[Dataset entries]

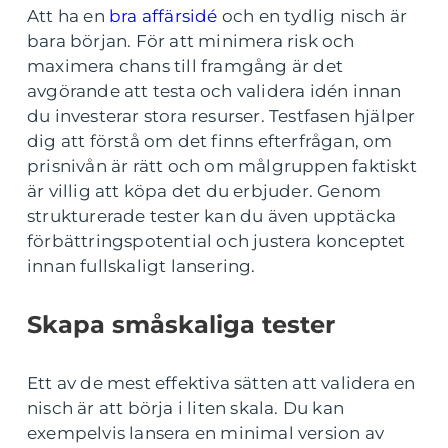
Att ha en
bra affärsidé
och en tydlig nisch är
bara början. För att minimera risk och
maximera chans till framgång är det
avgörande att testa och validera idén innan
du investerar stora resurser. Testfasen hjälper
dig att förstå om det finns efterfrågan, om
prisnivån är rätt och om målgruppen faktiskt
är villig att köpa det du erbjuder. Genom
strukturerade tester kan du även upptäcka
förbättringspotential och justera konceptet
innan fullskaligt lansering.
Skapa småskaliga tester
Ett av de mest effektiva sätten att validera en
nisch är att börja i liten skala. Du kan
exempelvis lansera en minimal version av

■ **Aim of the task**: Only a word-for-word repetition of the lines from the one containing "maximera chans till framgång är det" to the final line of the data above counts as the answer.

■ **Completed task**:
maximera chans till framgång är det
avgörande att testa och validera idén innan
du investerar stora resurser. Testfasen hjälper
dig att förstå om det finns efterfrågan, om
prisnivån är rätt och om målgruppen faktiskt
är villig att köpa det du erbjuder. Genom
strukturerade tester kan du även upptäcka
förbättringspotential och justera konceptet
innan fullskaligt lansering.
Skapa småskaliga tester
Ett av de mest effektiva sätten att validera en
nisch är att börja i liten skala. Du kan
exempelvis lansera en minimal version av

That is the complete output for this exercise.